Observability hooks into every operation through the onTrace callback, which receives structured spans for LLM calls, tool executions, and task lifecycle events. Each span includes a runId for correlation, parent/child relationships for distributed tracing, and token counts for cost tracking. Because it’s callback-based rather than logging-library-based, there’s zero overhead when you don’t attach a listener—no string formatting, no serialization, no I/O until you explicitly subscribe.
Gotcha
The coordinator agent is a single point of failure and quality bottleneck. If it misunderstands your goal or hallucinates an invalid task plan, the entire execution fails. Unlike frameworks with human-in-the-loop approval, Open Multi-Agent immediately executes whatever DAG the coordinator produces. You can mitigate this by writing more specific goal descriptions and testing with stronger models (Claude Opus vs. Haiku), but there’s no built-in plan visualization or approval step. For high-stakes workflows, you’d need to build a confirmation layer yourself or use runTasks() to manually define the DAG.

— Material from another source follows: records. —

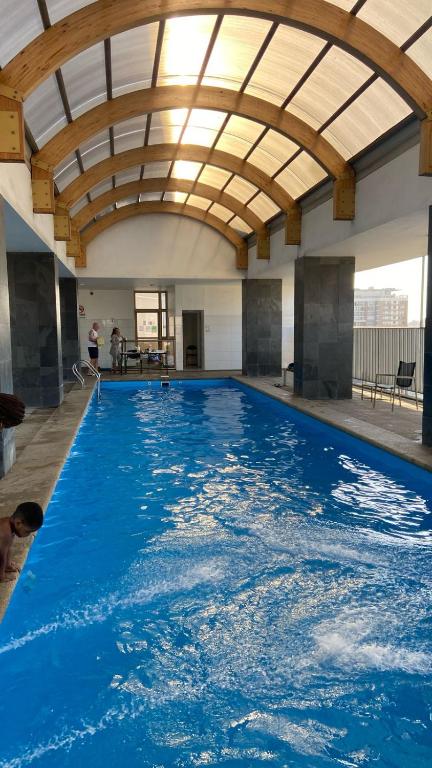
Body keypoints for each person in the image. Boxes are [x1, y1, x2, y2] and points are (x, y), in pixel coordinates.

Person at [0, 502, 43, 582]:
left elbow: (8, 547)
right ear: (18, 523)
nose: (28, 535)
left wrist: (8, 565)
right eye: (27, 531)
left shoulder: (10, 525)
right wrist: (1, 576)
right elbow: (1, 557)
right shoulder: (5, 534)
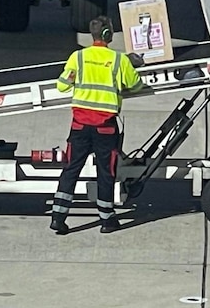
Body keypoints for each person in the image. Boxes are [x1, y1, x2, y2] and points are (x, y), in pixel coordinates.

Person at [50, 15, 144, 235]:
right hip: (105, 128)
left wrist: (73, 77)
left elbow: (62, 86)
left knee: (71, 170)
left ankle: (58, 217)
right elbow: (136, 86)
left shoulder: (78, 57)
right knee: (105, 173)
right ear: (107, 35)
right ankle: (107, 220)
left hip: (80, 126)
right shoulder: (119, 60)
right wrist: (133, 64)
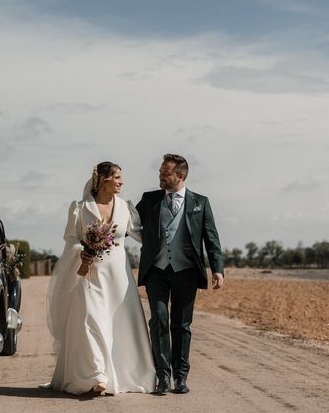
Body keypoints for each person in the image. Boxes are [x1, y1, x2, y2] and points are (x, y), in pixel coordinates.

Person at [46, 161, 155, 395]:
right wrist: (81, 251)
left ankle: (124, 373)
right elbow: (71, 238)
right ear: (103, 179)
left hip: (118, 275)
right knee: (89, 318)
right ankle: (97, 375)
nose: (121, 182)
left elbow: (140, 235)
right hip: (89, 272)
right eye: (117, 177)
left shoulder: (126, 207)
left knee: (118, 321)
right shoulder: (80, 207)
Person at [136, 154, 224, 395]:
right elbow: (128, 223)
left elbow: (211, 238)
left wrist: (217, 269)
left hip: (186, 271)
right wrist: (103, 236)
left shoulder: (200, 202)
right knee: (160, 319)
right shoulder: (150, 199)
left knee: (182, 325)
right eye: (160, 172)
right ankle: (162, 376)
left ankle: (181, 377)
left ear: (180, 176)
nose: (160, 176)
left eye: (165, 173)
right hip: (157, 271)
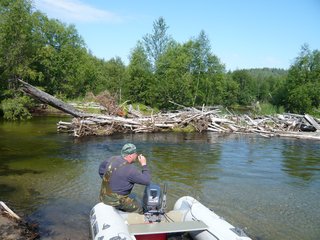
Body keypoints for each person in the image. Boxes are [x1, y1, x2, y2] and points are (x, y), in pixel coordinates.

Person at [99, 143, 151, 213]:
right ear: (130, 156)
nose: (137, 155)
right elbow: (147, 181)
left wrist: (111, 181)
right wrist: (144, 164)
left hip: (103, 196)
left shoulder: (112, 159)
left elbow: (101, 170)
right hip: (116, 201)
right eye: (135, 153)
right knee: (141, 208)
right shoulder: (131, 170)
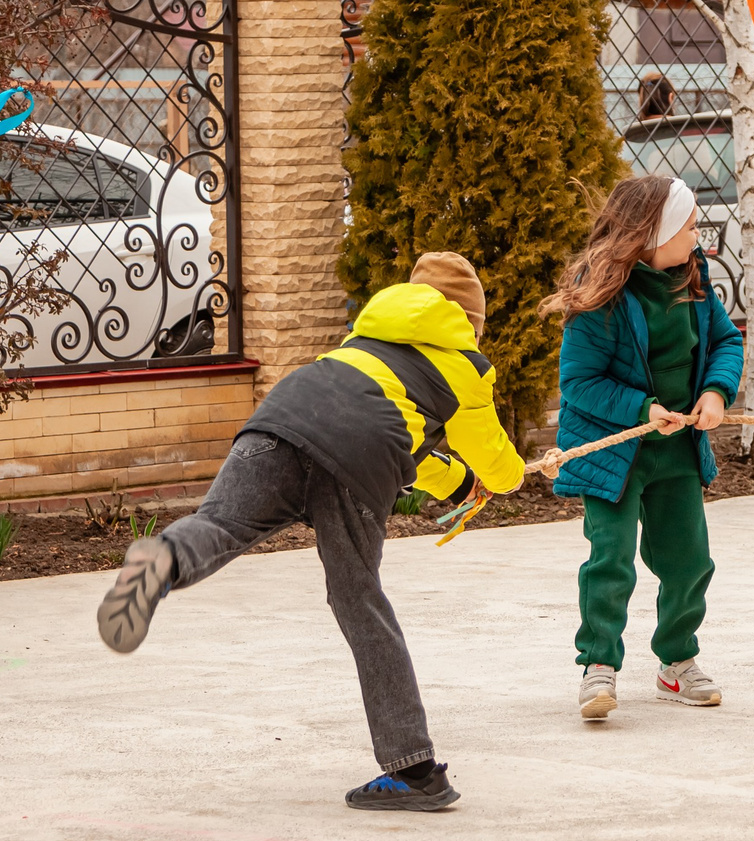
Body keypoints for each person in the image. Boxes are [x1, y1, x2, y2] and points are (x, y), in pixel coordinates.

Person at [94, 251, 524, 811]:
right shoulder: (467, 366)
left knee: (218, 523)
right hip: (358, 454)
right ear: (471, 321)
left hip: (286, 415)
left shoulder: (365, 338)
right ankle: (414, 772)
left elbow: (397, 432)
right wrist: (502, 478)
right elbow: (495, 465)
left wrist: (455, 483)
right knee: (359, 600)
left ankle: (164, 559)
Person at [548, 176, 744, 720]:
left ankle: (676, 663)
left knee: (689, 561)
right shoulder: (602, 294)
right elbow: (579, 383)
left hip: (677, 448)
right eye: (689, 226)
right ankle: (599, 667)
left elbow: (726, 341)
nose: (697, 236)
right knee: (611, 562)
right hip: (615, 453)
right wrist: (641, 409)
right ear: (651, 236)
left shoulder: (693, 277)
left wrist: (714, 391)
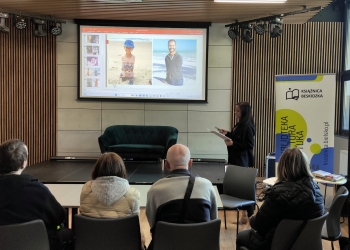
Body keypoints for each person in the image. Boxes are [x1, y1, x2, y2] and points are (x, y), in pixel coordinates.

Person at [236, 148, 324, 250]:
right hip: (306, 245)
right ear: (305, 166)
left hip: (276, 244)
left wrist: (252, 219)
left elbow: (258, 224)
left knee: (241, 236)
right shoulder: (317, 191)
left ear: (282, 167)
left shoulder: (278, 195)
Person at [0, 139, 74, 250]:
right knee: (68, 234)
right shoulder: (37, 190)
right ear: (23, 163)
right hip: (38, 244)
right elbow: (59, 217)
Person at [146, 144, 218, 249]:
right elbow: (213, 220)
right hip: (201, 245)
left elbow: (153, 225)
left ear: (167, 164)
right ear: (190, 163)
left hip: (167, 246)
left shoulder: (155, 189)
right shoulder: (207, 185)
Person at [79, 152, 145, 249]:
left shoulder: (85, 189)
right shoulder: (133, 193)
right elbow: (135, 228)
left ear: (96, 169)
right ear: (121, 169)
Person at [218, 101, 255, 223]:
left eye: (237, 111)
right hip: (236, 157)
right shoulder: (240, 124)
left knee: (243, 186)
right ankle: (245, 213)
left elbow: (249, 145)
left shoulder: (247, 125)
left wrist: (233, 143)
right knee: (239, 185)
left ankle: (248, 213)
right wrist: (227, 133)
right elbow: (236, 136)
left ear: (243, 112)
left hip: (242, 159)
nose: (235, 112)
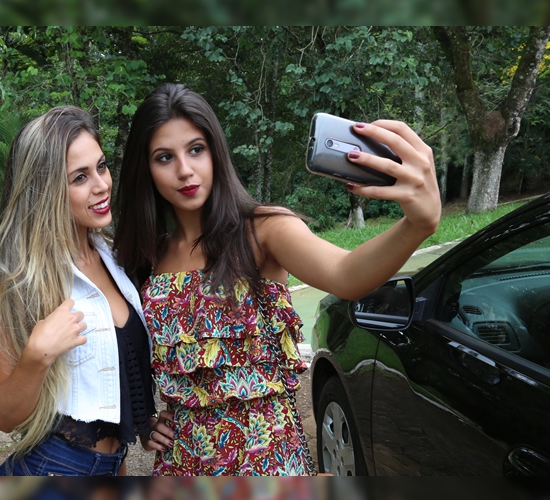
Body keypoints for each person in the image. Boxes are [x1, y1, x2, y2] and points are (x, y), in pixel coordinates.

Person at [113, 83, 441, 476]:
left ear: (216, 151)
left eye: (196, 149)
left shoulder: (261, 230)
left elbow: (346, 274)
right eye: (164, 157)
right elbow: (128, 355)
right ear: (145, 169)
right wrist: (145, 420)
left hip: (268, 467)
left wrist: (417, 225)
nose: (185, 169)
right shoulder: (146, 258)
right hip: (182, 467)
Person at [0, 106, 156, 476]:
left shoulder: (114, 259)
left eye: (101, 167)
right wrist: (36, 357)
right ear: (46, 190)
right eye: (79, 177)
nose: (101, 185)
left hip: (111, 467)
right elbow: (2, 416)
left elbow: (114, 380)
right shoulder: (22, 280)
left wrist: (146, 424)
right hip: (54, 468)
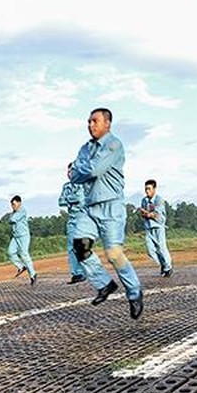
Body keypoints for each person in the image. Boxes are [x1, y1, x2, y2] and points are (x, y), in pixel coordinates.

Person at [69, 107, 143, 319]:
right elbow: (74, 174)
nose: (90, 125)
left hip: (111, 206)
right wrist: (79, 171)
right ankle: (104, 284)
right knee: (80, 246)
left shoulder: (114, 144)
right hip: (90, 206)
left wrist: (78, 171)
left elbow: (91, 170)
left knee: (114, 254)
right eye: (89, 122)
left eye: (95, 121)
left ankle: (134, 291)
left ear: (107, 123)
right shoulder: (85, 147)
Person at [140, 179, 172, 276]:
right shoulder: (144, 200)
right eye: (146, 189)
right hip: (149, 227)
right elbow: (144, 214)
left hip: (158, 227)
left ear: (154, 189)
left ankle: (168, 268)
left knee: (161, 248)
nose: (147, 191)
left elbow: (156, 215)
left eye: (149, 189)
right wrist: (145, 214)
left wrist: (147, 213)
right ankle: (163, 264)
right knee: (150, 250)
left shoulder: (159, 200)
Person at [7, 195, 36, 284]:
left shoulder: (22, 211)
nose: (12, 206)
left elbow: (12, 220)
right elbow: (10, 220)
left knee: (24, 254)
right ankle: (21, 266)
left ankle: (33, 274)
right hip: (15, 237)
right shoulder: (15, 212)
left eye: (14, 204)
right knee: (10, 252)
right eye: (12, 205)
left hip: (23, 236)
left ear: (19, 203)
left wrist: (11, 216)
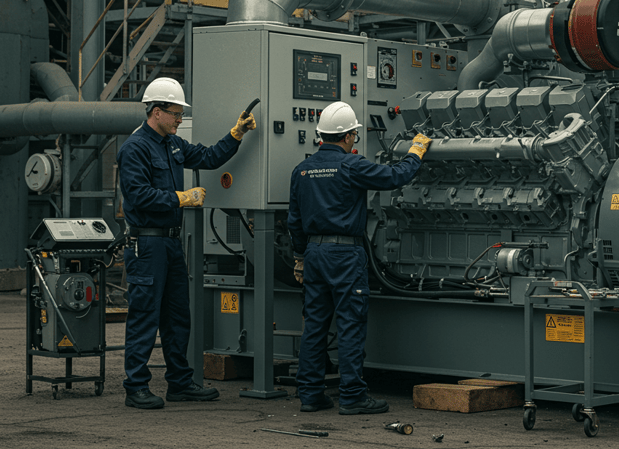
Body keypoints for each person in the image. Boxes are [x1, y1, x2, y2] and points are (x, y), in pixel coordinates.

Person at [118, 77, 257, 409]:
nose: (180, 119)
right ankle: (135, 387)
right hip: (147, 244)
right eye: (176, 113)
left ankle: (179, 383)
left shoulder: (172, 145)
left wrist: (236, 133)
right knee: (144, 316)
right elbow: (136, 196)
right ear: (156, 111)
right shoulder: (134, 148)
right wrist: (180, 198)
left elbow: (208, 157)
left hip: (169, 244)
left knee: (178, 316)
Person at [287, 101, 431, 415]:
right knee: (350, 322)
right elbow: (395, 177)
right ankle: (352, 396)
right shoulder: (353, 166)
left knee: (315, 324)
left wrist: (300, 257)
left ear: (320, 134)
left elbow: (294, 221)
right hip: (343, 253)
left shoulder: (302, 170)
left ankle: (310, 395)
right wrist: (416, 151)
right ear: (350, 136)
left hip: (313, 253)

Checkpointing and long-running workflow resilience are missing. If your Node.js process crashes mid-execution or a task fails after the retry limit, you lose all progress and start from scratch. There’s no state persistence layer, no intermediate result caching, no resume-from-checkpoint mechanism. Task retry exists with exponential backoff, but it’s scoped to individual tasks—if the coordinator itself fails or your deployment platform kills the container, the entire runTeam() call throws and you re-run everything. This makes it unsuitable for workflows that take hours or process expensive operations where partial progress matters. You’d need to implement your own checkpointing by breaking work into smaller runTeam() calls and persisting results between them.
Verdict
Use if: You’re building TypeScript/Node.js applications (web apps, APIs, CLI tools, serverless functions) that need embedded AI agent orchestration without Python dependencies. Perfect for rapid prototyping of moderate-complexity automation—code generation pipelines, content workflows, data processing tasks—where automatic task decomposition saves you from manually wiring graphs. The three-dependency footprint and readable codebase make it ideal for teams that want to fork, customize, or deeply understand their agent framework. Skip if: You need production-grade resilience like checkpoint/resume for long-running workflows, already have a Python stack where LangGraph or AutoGen offer richer ecosystems, or require advanced agentic features like vector memory, reinforcement learning, or fine-grained cost controls. Also skip if your workflows demand human-in-the-loop approval for AI-generated plans—you’d need to build that layer yourself or choose a framework with built-in collaboration primitives.